## SHORT PROBLEM 1:
In the text on Spartanburg's historic homes, rewrite the part starting with "Slobot About Town" and going on through "bewitching blue home.", changing "Glendalyn Avenue" to "Glendalyn Road" everywhere it appears.
## SHORT PROBLEM 2:
According to the text on Spartanburg's historic homes, in what year was the Twichell house razed?
## SHORT PROBLEM 3:
Decide whether each statement agrees with the text on Spartanburg's historic homes. Answer yes or no, and quote the words from the text that settle it.
(a) Walter S. Montgomery lived in his house until 1911.
(b) The Fretwell family lived in the Twichell house until the 1990s.
(c) Charles Pinckney Wofford built the Charles Pinckney Wofford House.

## TEXT PROVIDED:
%%

Slobot About Town LXXI:
Slobot visits the Historic Homes of Spartanburg, pt. 04!
Slobot awoke to find that he had spent the night at a construction site on Glendalyn Avenue. |
Slobot looked up to see a beautiful old home.
Built in 1867, it is one of the oldest homes in what is now the Converse Heights neighborhood. |
One of the classic homes of Converse Heights was the house that Albert H. and Mary B. Twichell built. |
The Twichells built their home near the intersection of Pine Street and Glendalyn Avenue in 1882. After Albert Twichell's death in 1916, the house would be acquired by the Fretwell family, who would live in the house until the 1970s. In 1979 the house would be razed for business purposes. |
In Hampton Heights Slobot uncovered this bewitching blue home.
Walter S. Montgomery built the house in ~1902 and lived there until 1911.
In ~1936 the house would be purchased by Oren Brady, Sr. Brady's daughter, Una May Brady Lowry, and her husband, John D. Lowry, would live in the house until the 1980s. |
Slobot made his way back to Converse Heights were he found the Charles Pinckney Wofford House, which was built by Ella Buchanan Carlisle Wofford (1858 - 1948) at the turn of the last century. |
Ella Wofford was the widow of Charles Pinckney Wofford (1855 - 1886). The family would lose their home in the wake of the stock market crash of 1929. |
Today the house is home to Theodore Morris Home Accents & Distinctive Gifts.

%%

## DATA EXCERPTS:
%%

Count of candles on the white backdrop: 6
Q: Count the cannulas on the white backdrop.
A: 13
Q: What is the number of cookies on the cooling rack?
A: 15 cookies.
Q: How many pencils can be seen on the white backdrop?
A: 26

%%
%%

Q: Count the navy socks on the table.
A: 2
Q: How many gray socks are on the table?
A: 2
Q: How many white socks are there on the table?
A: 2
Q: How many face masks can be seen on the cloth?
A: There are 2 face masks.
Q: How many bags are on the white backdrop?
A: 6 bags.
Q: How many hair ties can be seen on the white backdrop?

%%
%%

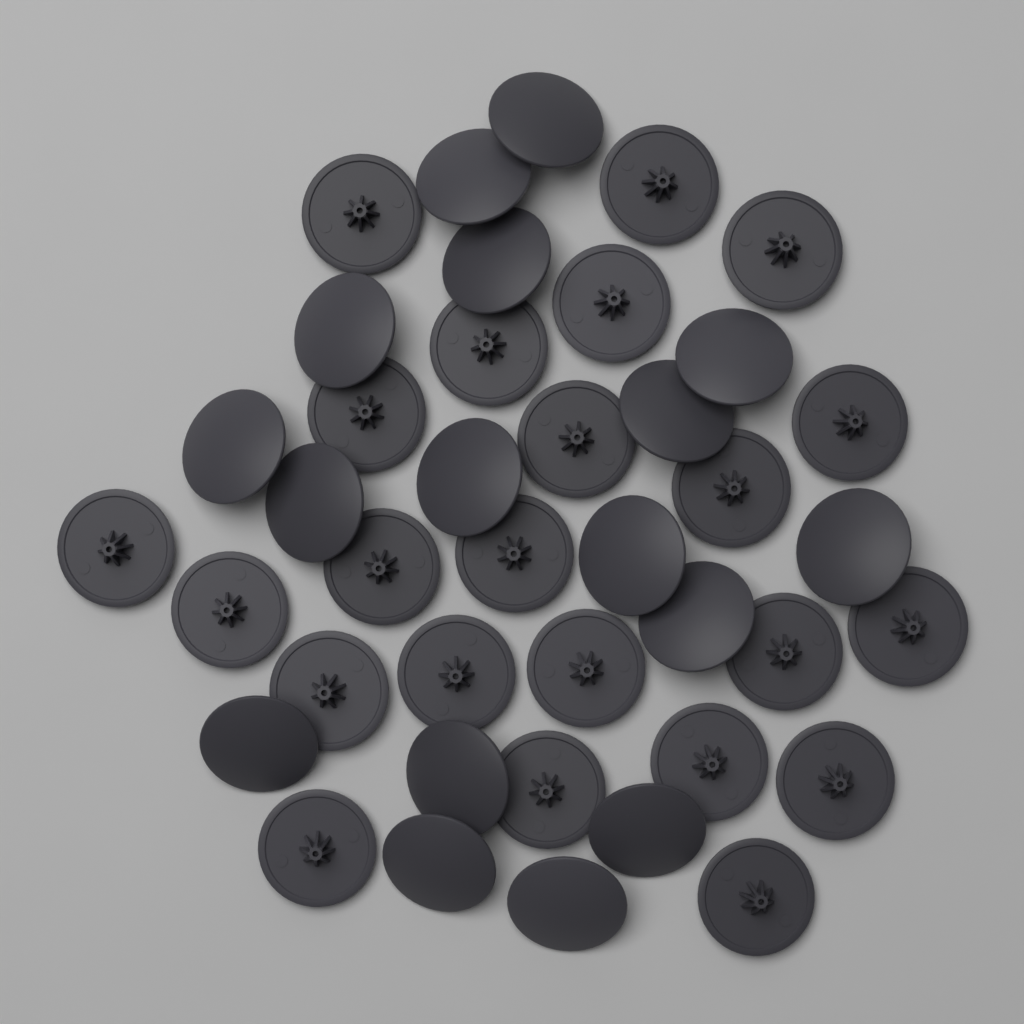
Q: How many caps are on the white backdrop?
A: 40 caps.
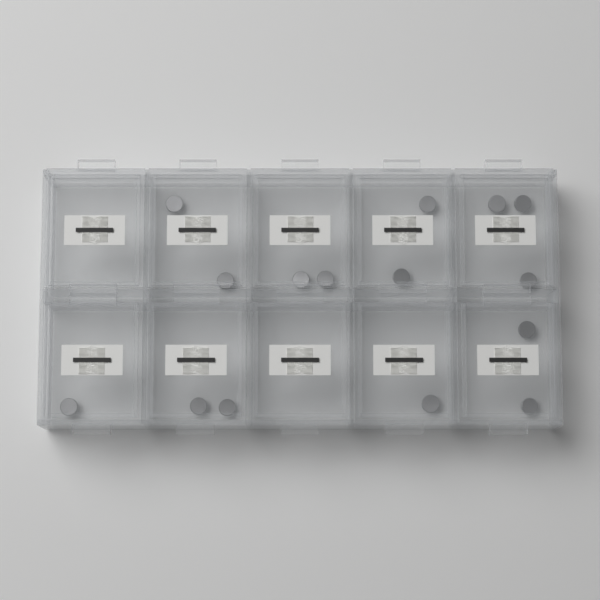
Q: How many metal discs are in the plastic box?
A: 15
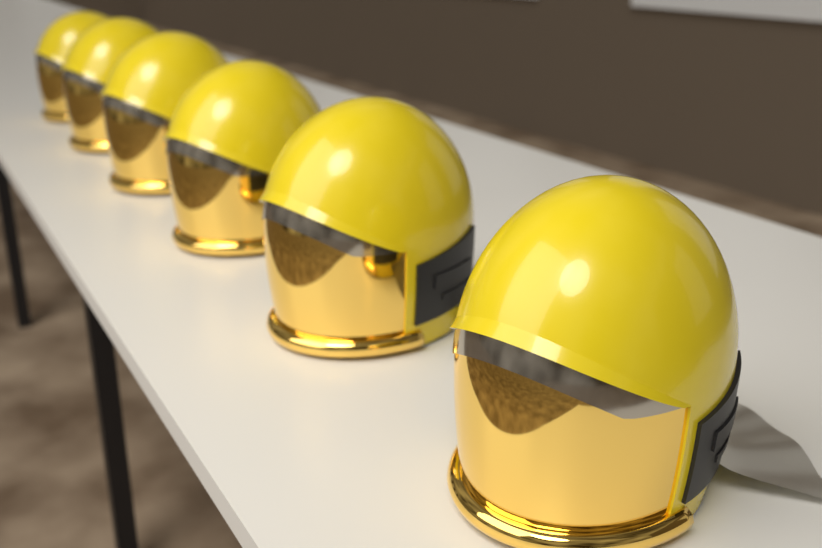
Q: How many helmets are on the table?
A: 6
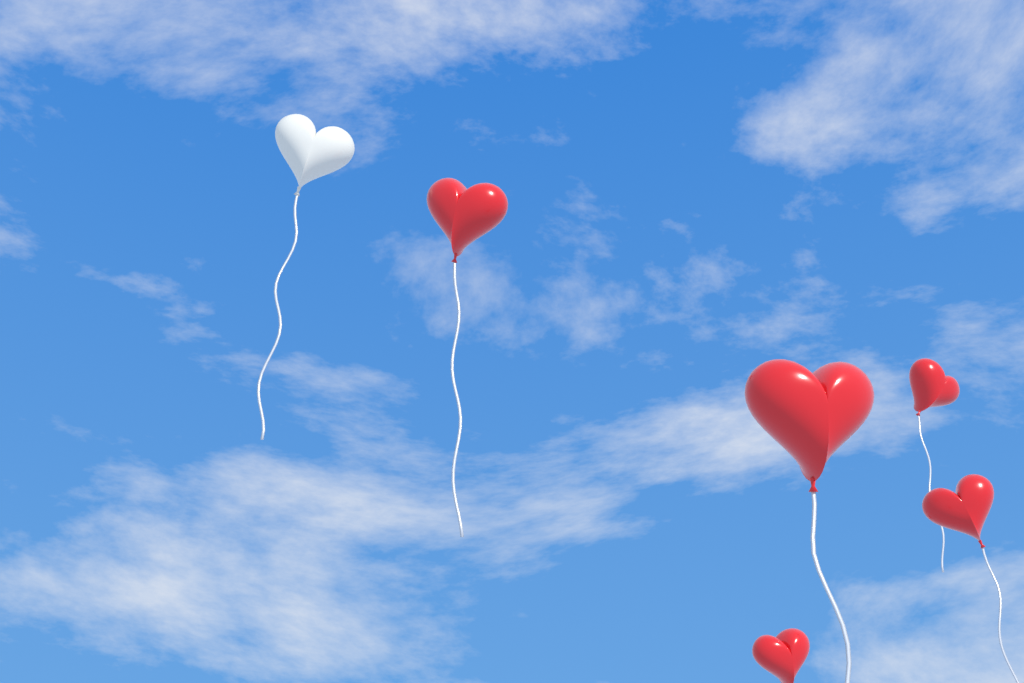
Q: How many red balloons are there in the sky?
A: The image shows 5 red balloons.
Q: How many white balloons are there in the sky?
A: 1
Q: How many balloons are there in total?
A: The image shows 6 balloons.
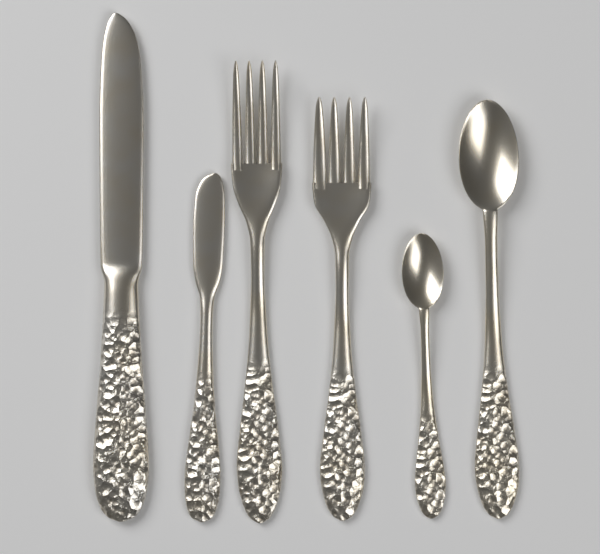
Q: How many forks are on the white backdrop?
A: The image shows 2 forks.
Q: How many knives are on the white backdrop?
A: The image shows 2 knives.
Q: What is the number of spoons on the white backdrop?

%%

## TASK OUTPUT 1:
Slobot About Town LXXI:
Slobot visits the Historic Homes of Spartanburg, pt. 04!
Slobot awoke to find that he had spent the night at a construction site on Glendalyn Road. |
Slobot looked up to see a beautiful old home.
Built in 1867, it is one of the oldest homes in what is now the Converse Heights neighborhood. |
One of the classic homes of Converse Heights was the house that Albert H. and Mary B. Twichell built. |
The Twichells built their home near the intersection of Pine Street and Glendalyn Road in 1882. After Albert Twichell's death in 1916, the house would be acquired by the Fretwell family, who would live in the house until the 1970s. In 1979 the house would be razed for business purposes. |
In Hampton Heights Slobot uncovered this bewitching blue home.

## TASK OUTPUT 2:
1979

## TASK OUTPUT 3:
(a) Yes: "lived there until 1911."
(b) No: "who would live in the house until the 1970s."
(c) No: "which was built by Ella Buchanan Carlisle Wofford (1858 - 1948)."